Manuel Valls à l’Assemblée le 8 juin. | JACQUES DEMARTHON / AFP

Le Sénat à majorité de droite entame lundi 13 juin l’examen du projet de loi travail auquel il entend donner un coup de barre libéral, à la veille d’une manifestation nationale contre le texte à Paris que la CGT promet « énorme ».

Les sénateurs examineront jusqu’au 24 juin le projet de loi que le gouvernement avait fait adopter à l’Assemblée nationale via le 49-3. Au Sénat, où cette arme constitutionnelle ne peut pas être brandie, un vote solennel est programmé le 28 juin.

Le texte fera ensuite l’objet d’une commission mixte paritaire Assemblée/Sénat chargée de trouver un accord. En cas d’échec, attendu, c’est l’Assemblée nationale qui aura, in fine, le dernier mot. Le premier ministre Manuel Valls pourrait bien être tenté d’y utiliser à nouveau le 49-3.

Le Sénat va maintenir le principe contesté d’inversion de la hiérarchie des normes, avec primauté de l’accord d’entreprise sur l’accord de branche (article 2). Cette disposition qui divise tant la gauche a provoqué la colère de la CGT et est devenue le catalyseur des grèves et manifestations qui secouent la France depuis plus de trois mois.

A ceux qui « spéculent » sur l’essoufflement, « nous allons faire la démonstration » d’une mobilisation « comme nous n’en avons jamais connu » depuis février, prévient le secrétaire général de la CGT, Philippe Martinez.

La droite veut « faire sauter le verrou des 35 heures »

Pourtant, la droite entend aller encore plus loin et « faire sauter le verrou des 35 heures ». « Ce que l’on veut, c’est que les salariés et les employeurs aient la faculté de se mettre d’accord ensemble sur le niveau de temps de travail dans la semaine, à la carte, en apportant des garanties pour que les salariés n’y perdent pas », résume le sénateur Jean-Baptiste Lemoyne (Les Républicains), co-rapporteur du texte.

« La droite sénatoriale sacrifie le droit du travail », accuse le patron des sénateurs PS, Didier Guillaume. « Le texte porte désormais atteinte aux droits des salariés », affirme-t-il en citant la fin des 35 heures, le travail des apprentis à 14 ans jusqu’à 10 heures par jour et « la précarisation de l’emploi » par abaissement de la durée minimale de 24 heures par semaine du temps partiel. Le PS votera contre le texte.

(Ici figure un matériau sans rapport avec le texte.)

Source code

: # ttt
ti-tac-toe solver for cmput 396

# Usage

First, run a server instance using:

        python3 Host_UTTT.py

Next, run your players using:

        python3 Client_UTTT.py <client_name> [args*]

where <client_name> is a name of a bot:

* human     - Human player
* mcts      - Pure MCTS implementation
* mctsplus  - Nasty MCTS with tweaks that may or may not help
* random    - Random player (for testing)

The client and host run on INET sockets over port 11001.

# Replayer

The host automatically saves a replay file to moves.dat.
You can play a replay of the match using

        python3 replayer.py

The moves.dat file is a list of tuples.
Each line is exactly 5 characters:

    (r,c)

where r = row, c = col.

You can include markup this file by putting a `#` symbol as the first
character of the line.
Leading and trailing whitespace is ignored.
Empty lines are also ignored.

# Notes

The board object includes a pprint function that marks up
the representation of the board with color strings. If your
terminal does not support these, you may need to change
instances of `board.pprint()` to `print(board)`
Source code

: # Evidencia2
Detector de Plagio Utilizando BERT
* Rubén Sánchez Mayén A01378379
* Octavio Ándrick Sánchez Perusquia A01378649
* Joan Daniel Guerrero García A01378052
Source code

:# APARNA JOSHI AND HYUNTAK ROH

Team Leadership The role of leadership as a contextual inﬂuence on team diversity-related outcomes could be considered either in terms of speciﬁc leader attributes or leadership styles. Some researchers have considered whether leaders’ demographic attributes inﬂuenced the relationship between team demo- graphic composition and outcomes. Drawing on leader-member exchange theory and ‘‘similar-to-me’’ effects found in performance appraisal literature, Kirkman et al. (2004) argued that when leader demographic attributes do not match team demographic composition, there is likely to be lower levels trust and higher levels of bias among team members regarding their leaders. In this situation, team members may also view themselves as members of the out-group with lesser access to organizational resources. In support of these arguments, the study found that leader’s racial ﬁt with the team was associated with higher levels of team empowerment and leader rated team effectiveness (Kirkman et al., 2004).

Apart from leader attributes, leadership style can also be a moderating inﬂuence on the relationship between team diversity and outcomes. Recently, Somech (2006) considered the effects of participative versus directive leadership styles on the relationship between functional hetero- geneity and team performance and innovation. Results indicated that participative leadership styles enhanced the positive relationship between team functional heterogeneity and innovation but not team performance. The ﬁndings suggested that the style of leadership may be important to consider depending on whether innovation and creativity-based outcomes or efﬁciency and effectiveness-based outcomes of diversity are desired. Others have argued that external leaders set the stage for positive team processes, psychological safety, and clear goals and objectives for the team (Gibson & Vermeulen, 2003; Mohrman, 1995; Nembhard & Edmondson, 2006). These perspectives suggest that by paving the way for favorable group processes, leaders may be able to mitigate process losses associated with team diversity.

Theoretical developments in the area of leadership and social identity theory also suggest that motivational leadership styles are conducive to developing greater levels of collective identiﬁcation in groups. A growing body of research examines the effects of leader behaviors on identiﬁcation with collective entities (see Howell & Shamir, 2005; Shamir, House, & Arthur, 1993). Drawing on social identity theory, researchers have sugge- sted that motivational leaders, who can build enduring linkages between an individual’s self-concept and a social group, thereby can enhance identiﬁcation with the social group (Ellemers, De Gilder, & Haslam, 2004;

Valls dénonce une réécriture « ultra-libérale »

En plein Euro de football, l’exécutif mise sur les débats au Sénat pour faire baisser la tension à gauche, voire resserrer les rangs. Manuel Valls dénonce ainsi une réécriture « ultra-libérale » du texte dans une « surenchère » droitière à dix mois de l’élection présidentielle.

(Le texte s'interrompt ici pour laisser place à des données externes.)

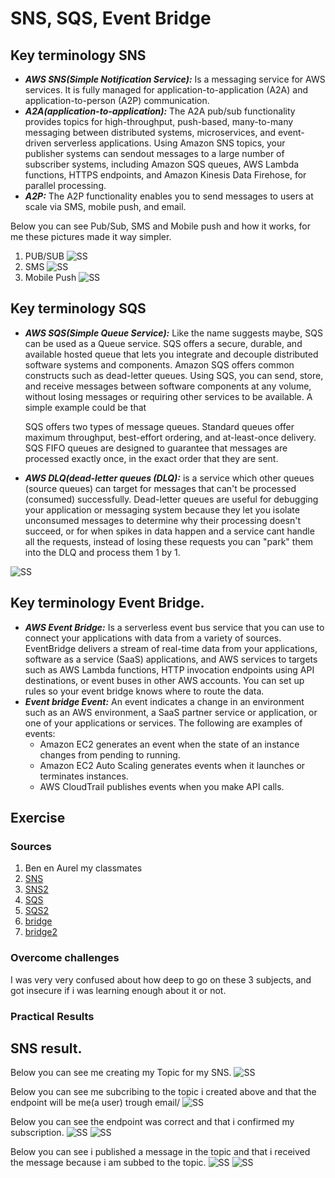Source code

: # SNS, SQS, Event Bridge



## Key terminology SNS
- ***AWS SNS(Simple Notification Service):*** Is a messaging service for AWS services. It is fully managed for application-to-application (A2A) and application-to-person (A2P) communication.
- ***A2A(application-to-application):*** The A2A pub/sub functionality provides topics for high-throughput, push-based, many-to-many messaging between distributed systems, microservices, and event-driven serverless applications. Using Amazon SNS topics, your publisher systems can sendout messages to a large number of subscriber systems, including Amazon SQS queues, AWS Lambda functions, HTTPS endpoints, and Amazon Kinesis Data Firehose, for parallel processing.
- ***A2P:*** The A2P functionality enables you to send messages to users at scale via SMS, mobile push, and email.

Below you can see Pub/Sub, SMS and Mobile push and how it works, for me these pictures made it way simpler.
1. PUB/SUB ![SS](../../../00_includes/AWS-14.10/pubsub.png)
2. SMS ![SS](../../../00_includes/AWS-14.10/SMS.png)
3. Mobile Push ![SS](../../../00_includes/AWS-14.10/mobilepush.png)

## Key terminology SQS
- ***AWS SQS(Simple Queue Service):*** Like the name suggests maybe, SQS can be used as a Queue service. SQS offers a secure, durable, and available hosted queue that lets you integrate and decouple distributed software systems and components. Amazon SQS offers common constructs such as dead-letter queues. Using SQS, you can send, store, and receive messages between software components at any volume, without losing messages or requiring other services to be available. A simple example could be that 

    SQS offers two types of message queues. Standard queues offer maximum throughput, best-effort ordering, and at-least-once delivery. SQS FIFO queues are designed to guarantee that messages are processed exactly once, in the exact order that they are sent.
- ***AWS DLQ(dead-letter queues (DLQ):*** is a service which other queues (source queues) can target for messages that can't be processed (consumed) successfully. Dead-letter queues are useful for debugging your application or messaging system because they let you isolate unconsumed messages to determine why their processing doesn't succeed, or for when spikes in data happen and a service cant handle all the requests, instead of losing these requests you can "park" them into the DLQ and process them 1 by 1.

![SS](../../../00_includes/AWS-14.10/dlq.png)


## Key terminology Event Bridge.
- ***AWS Event Bridge:*** Is a serverless event bus service that you can use to connect your applications with data from a variety of sources. EventBridge delivers a stream of real-time data from your applications, software as a service (SaaS) applications, and AWS services to targets such as AWS Lambda functions, HTTP invocation endpoints using API destinations, or event buses in other AWS accounts. You can set up rules so your event bridge knows where to route the data.
- ***Event bridge Event:*** An event indicates a change in an environment such as an AWS environment, a SaaS partner service or application, or one of your applications or services. The following are examples of events:
    - Amazon EC2 generates an event when the state of an instance changes from pending to running.
    - Amazon EC2 Auto Scaling generates events when it launches or terminates instances.
    - AWS CloudTrail publishes events when you make API calls.





## Exercise
### Sources
1. Ben en Aurel my classmates
2. [SNS](https://docs.aws.amazon.com/sns/latest/dg/welcome.html)
3. [SNS2](https://aws.amazon.com/sns/?whats-new-cards.sort-by=item.additionalFields.postDateTime&whats-new-cards.sort-order=desc)
4. [SQS](https://docs.aws.amazon.com/AWSSimpleQueueService/latest/SQSDeveloperGuide/welcome.html)
5. [SQS2](https://aws.amazon.com/sqs/)
6. [bridge](https://aws.amazon.com/eventbridge/#:~:text=Amazon%20EventBridge%20is%20a%20serverless,)
7. [bridge2](https://docs.aws.amazon.com/eventbridge/latest/userguide/eb-what-is.html)


### Overcome challenges
I was very very confused about how deep to go on these 3 subjects, and got insecure if i was learning enough about it or not.


### Practical Results 

## SNS result.

Below you can see me creating my Topic for my SNS.
![SS](../../../00_includes/AWS-14.10/topic.png)

Below you can see me subcribing to the topic i created above and that the endpoint will be me(a user) trough email/
![SS](../../../00_includes/AWS-14.10/create%20sub.png)

Below you can see the endpoint was correct and that i confirmed my subscription.
![SS](../../../00_includes/AWS-14.10/emailconfirm.png)
![SS](../../../00_includes/AWS-14.10/sub%20confirmed.png)

Below you can see i published a message in the topic and that i received the message because i am subbed to the topic.
![SS](../../../00_includes/AWS-14.10/publishmsg.png)
![SS](../../../00_includes/AWS-14.10/msg%20recieved.png)






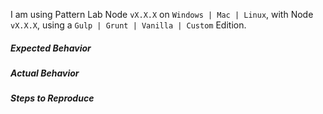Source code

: <!-- before posting an issue, try chatting on https://gitter.im/pattern-lab/node -->

<!-- before posting an issue, verify you are running at least Node 6 -->

I am using Pattern Lab Node `vX.X.X` on `Windows | Mac | Linux`, with Node `vX.X.X`, using a `Gulp | Grunt | Vanilla | Custom` Edition.

##### Expected Behavior

##### Actual Behavior

##### Steps to Reproduce
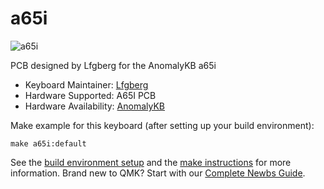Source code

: # a65i

![a65i](https://i.imgur.com/J4fzVVt.jpg)

PCB designed by Lfgberg for the AnomalyKB a65i

* Keyboard Maintainer: [Lfgberg](https://github.com/lfgberg)
* Hardware Supported: A65I PCB
* Hardware Availability: [AnomalyKB](anomalykb.co)

Make example for this keyboard (after setting up your build environment):

    make a65i:default

See the [build environment setup](https://docs.qmk.fm/#/getting_started_build_tools) and the [make instructions](https://docs.qmk.fm/#/getting_started_make_guide) for more information. Brand new to QMK? Start with our [Complete Newbs Guide](https://docs.qmk.fm/#/newbs).
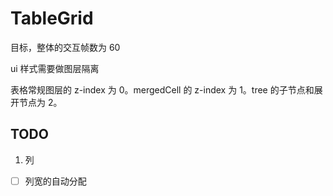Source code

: # TableGrid

目标，整体的交互帧数为 60

ui 样式需要做图层隔离

表格常规图层的 z-index 为 0。mergedCell 的 z-index 为 1。tree 的子节点和展开节点为 2。


## TODO
1. 列
+ [ ] 列宽的自动分配
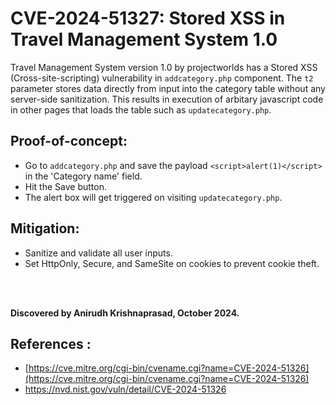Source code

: # CVE-2024-51327: Stored XSS in Travel Management System 1.0

Travel Management System version 1.0 by projectworlds has a Stored XSS (Cross-site-scripting) vulnerability in `addcategory.php` component. The `t2` parameter stores data directly from input
into the category table without any server-side sanitization. This results in execution of arbitary javascript code in other pages that loads the table such as `updatecategory.php`. 
 
## Proof-of-concept:

* Go to `addcategory.php` and save the payload `<script>alert(1)</script>` in the 'Category name' field.
* Hit the Save button.
* The alert box will get triggered on visiting `updatecategory.php`.


## Mitigation:
* Sanitize and validate all user inputs.
* Set HttpOnly, Secure, and SameSite on cookies to prevent cookie theft.

<br><br>

**Discovered by Anirudh Krishnaprasad, October 2024.**

## References :

- [https://cve.mitre.org/cgi-bin/cvename.cgi?name=CVE-2024-51326](https://cve.mitre.org/cgi-bin/cvename.cgi?name=CVE-2024-51326)
- https://nvd.nist.gov/vuln/detail/CVE-2024-51326

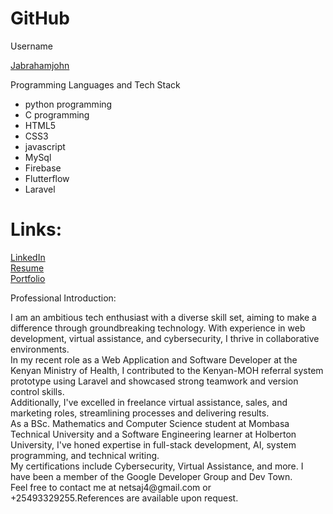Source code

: # GitHub
Username

<a href="https://github.com/Jabrahmjohn">Jabrahamjohn</a>

Programming Languages and Tech Stack

<ul>
  <li>python programming</li>
  <li>C programming </li>
  <li>HTML5</li>
  <li>CSS3</li>
  <li>javascript</li>
  <li>MySql</li>
  <li>Firebase</li>
  <li>Flutterflow</li>
  <li>Laravel</li>
</ul>

# Links:

<a href="https://www.linkedin.com/in/Jabrahamjohns">LinkedIn</a> <br>
<a href="https://docs.google.com/document/d/1qqm0o6R6p71m0_SX_Cw4w9R_XqtAbwRUitBcvvAXcwg/edit?usp=sharing">Resume</a><br>
<a href="http://ajnets.netlify.app">Portfolio</a>

Professional Introduction:
<p>
I am an ambitious tech enthusiast with a diverse skill set, aiming to make a difference through groundbreaking technology. With experience in web development, virtual assistance, and cybersecurity, I thrive in collaborative environments.<br>
In my recent role as a Web Application and Software Developer at the Kenyan Ministry of Health, I contributed to the Kenyan-MOH referral system prototype using Laravel and showcased strong teamwork and version control skills.<br>
Additionally, I've excelled in freelance virtual assistance, sales, and marketing roles, streamlining processes and delivering results.
  <br>As a BSc. Mathematics and Computer Science student at Mombasa Technical University and a Software Engineering learner at Holberton University, I've honed expertise in full-stack development, AI, system programming, and technical writing. <br>
My certifications include Cybersecurity, Virtual Assistance, and more. I have been a member of the Google Developer Group and Dev Town.<br> Feel free to contact me at netsaj4@gmail.com or +25493329255.References are available upon request.
</p>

« Nous voulons aboutir à une réforme audacieuse et équilibrée et réconcilier les intérêts des uns et des autres pour que les entreprises aillent mieux et que le chômage puisse baisser tout en assurant la protection des salariés », lui répond le président du groupe LR, Bruno Retailleau.

Farouches opposants au texte, les sénateurs communistes, dont le numéro un du PCF Pierre Laurent, ont déposé 402 amendements sur un total de 985. Ils veulent obtenir le rejet du texte en arguant « la violation flagrante des dispositions du préambule de 1946 favorables aux travailleurs, principes et partie intégrants de la Constitution ».

Le groupe « dénonce aussi la manœuvre gouvernementale qui, utilisant les propositions provocatrices d’une droite revancharde en pleine primaire, tente désespérément de se prévaloir du progrès social ».